Step 1: Determine the UTF-8 encoding bit layout
The character has the Unicode code point U+0089. In UTF-8, it is encoded using 2 bytes because its codepoint is in the range of
0x0080
to0x07ff
.
Therefore we know that the UTF-8 encoding will be done over 11 bits within the final 16 bits and that it will have the format:110xxxxx 10xxxxxx
Where thex
are the payload bits.UTF-8 Encoding bit layout by codepoint range Codepoint Range Bytes Bit pattern Payload length U+0000 - U+007F 1 0xxxxxxx 7 bits U+0080 - U+07FF 2 110xxxxx 10xxxxxx 11 bits U+0800 - U+FFFF 3 1110xxxx 10xxxxxx 10xxxxxx 16 bits U+10000 - U+10FFFF 4 11110xxx 10xxxxxx 10xxxxxx 10xxxxxx 21 bits Step 2: Obtain the payload bits:
Convert the hexadecimal code point U+0089 to binary:
10001001
. Those are the payload bits.Step 3: Fill in the bits to match the bit pattern:
Obtain the final bytes by arranging the paylod bits to match the bit layout:
11000010 10001001
<control>·U+0089
Character Information
Character Representations
Click elements to copyEncoding | Hex | Binary |
---|---|---|
UTF8 | C2 89 | 11000010 10001001 |
UTF16 (big Endian) | 00 89 | 00000000 10001001 |
UTF16 (little Endian) | 89 00 | 10001001 00000000 |
UTF32 (big Endian) | 00 00 00 89 | 00000000 00000000 00000000 10001001 |
UTF32 (little Endian) | 89 00 00 00 | 10001001 00000000 00000000 00000000 |
Description
The Unicode character U+0089 (codepoint 0089, char: , code: 137) is a non-standard control code with no common usage within the digital text realm.
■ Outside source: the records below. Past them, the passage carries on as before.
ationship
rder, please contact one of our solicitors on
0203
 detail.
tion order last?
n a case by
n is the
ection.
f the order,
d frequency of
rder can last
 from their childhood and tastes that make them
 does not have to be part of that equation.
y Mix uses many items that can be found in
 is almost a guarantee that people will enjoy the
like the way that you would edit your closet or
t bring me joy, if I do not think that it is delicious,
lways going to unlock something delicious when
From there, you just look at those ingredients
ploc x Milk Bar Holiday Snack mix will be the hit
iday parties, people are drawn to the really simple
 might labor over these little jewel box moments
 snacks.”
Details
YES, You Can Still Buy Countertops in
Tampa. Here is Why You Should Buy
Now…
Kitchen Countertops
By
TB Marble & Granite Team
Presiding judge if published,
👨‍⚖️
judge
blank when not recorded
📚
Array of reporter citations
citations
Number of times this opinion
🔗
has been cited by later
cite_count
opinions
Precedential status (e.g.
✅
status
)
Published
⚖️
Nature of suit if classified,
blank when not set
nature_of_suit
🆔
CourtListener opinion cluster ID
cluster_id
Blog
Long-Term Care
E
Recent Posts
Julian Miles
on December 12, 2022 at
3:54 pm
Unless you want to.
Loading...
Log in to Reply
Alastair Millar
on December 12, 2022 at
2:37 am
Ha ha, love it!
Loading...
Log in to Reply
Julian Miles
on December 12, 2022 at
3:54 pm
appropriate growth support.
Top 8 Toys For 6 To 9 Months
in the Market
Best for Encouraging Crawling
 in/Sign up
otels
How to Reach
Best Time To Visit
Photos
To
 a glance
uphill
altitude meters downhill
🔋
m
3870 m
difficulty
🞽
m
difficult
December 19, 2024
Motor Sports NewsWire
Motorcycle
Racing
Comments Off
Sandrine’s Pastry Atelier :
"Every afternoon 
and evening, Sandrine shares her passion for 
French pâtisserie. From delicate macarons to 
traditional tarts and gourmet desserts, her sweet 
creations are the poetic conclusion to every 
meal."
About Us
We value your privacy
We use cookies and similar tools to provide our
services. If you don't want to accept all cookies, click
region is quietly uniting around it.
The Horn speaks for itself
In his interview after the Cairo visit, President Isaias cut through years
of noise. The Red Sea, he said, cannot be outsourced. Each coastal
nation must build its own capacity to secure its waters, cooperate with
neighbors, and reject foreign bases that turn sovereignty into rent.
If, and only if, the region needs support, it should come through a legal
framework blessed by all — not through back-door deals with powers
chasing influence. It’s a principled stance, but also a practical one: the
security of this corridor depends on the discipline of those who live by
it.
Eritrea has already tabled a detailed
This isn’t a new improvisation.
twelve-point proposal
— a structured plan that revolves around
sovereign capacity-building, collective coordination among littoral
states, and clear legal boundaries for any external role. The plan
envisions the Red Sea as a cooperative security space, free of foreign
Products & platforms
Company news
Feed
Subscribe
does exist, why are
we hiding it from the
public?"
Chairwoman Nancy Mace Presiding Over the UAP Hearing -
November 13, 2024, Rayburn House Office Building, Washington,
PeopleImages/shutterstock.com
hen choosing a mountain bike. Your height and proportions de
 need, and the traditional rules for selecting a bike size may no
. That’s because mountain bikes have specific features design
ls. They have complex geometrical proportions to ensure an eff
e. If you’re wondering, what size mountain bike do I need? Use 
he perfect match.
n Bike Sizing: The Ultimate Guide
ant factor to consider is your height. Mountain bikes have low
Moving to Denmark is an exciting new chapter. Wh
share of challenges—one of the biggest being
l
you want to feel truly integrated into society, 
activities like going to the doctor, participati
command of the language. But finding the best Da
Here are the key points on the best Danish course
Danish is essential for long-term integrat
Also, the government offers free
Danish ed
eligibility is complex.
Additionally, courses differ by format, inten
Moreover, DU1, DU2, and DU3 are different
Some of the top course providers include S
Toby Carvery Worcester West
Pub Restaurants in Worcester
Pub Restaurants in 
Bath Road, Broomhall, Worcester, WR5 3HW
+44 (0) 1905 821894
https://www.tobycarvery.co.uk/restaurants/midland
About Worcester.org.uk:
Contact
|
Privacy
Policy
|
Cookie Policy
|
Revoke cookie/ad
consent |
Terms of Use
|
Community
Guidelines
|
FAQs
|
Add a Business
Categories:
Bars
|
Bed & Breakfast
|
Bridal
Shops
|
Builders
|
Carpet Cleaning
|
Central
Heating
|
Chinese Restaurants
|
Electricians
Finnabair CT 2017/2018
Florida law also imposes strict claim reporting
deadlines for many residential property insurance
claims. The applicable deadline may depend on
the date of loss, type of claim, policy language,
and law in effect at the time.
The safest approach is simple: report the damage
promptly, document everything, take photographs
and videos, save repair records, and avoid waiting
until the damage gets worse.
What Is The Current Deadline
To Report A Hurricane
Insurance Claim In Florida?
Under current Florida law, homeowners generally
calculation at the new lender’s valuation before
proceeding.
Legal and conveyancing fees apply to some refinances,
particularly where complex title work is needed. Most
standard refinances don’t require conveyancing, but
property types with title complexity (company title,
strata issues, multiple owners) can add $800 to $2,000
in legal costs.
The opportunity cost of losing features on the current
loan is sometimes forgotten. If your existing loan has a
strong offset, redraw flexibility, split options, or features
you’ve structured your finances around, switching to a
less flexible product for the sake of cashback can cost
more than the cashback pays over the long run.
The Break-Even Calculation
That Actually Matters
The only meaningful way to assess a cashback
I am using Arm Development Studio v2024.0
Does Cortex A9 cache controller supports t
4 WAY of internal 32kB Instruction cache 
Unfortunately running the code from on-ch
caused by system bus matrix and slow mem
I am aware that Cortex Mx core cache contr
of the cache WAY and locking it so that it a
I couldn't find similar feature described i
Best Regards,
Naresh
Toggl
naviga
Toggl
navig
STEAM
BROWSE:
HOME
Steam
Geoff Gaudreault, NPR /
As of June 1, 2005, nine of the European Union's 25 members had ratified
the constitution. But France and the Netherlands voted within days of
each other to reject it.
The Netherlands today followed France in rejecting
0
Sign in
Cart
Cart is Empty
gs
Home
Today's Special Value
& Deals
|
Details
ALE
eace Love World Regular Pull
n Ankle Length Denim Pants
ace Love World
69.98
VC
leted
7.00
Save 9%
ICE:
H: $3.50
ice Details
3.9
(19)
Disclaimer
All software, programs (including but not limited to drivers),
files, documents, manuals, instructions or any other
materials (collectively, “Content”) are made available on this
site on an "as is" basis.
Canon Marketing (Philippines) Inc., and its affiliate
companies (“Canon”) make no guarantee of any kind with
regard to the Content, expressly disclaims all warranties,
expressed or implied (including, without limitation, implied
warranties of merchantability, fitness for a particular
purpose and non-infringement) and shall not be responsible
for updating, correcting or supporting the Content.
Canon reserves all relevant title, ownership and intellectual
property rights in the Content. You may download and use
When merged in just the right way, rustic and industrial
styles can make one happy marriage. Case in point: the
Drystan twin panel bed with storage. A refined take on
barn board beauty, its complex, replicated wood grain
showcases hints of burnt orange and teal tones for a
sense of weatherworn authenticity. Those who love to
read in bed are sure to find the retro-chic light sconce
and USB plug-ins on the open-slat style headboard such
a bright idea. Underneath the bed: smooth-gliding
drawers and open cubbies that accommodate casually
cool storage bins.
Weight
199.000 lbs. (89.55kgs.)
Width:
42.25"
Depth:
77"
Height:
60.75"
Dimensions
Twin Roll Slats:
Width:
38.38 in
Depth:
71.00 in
Its location in the Control Pictures range (U+2600-26FF), which houses characters intended for specific purposes such as emojis or special symbols, indicates that it may be used in niche applications but is generally discouraged due to potential compatibility issues across platforms and devices. U+0089 has no widely accepted definition or purpose within typography and linguistics, making it obscure in the digital text world. Despite its lack of standardization and common use, it resides within the Latin-1 Supplement block (U+0080-00FF), which is a versatile collection of 256 characters essential for proper formatting and presentation of written content. This block was designed to extend the basic Latin character set, offering additional symbols like pilcrows (◊) and en dashes (–). However, U+0089 does not carry any notable cultural, linguistic, or technical context due to its non-standard status.
How to type the symbol on Windows
Hold Alt and type 0137 on the numpad. Or use Character Map.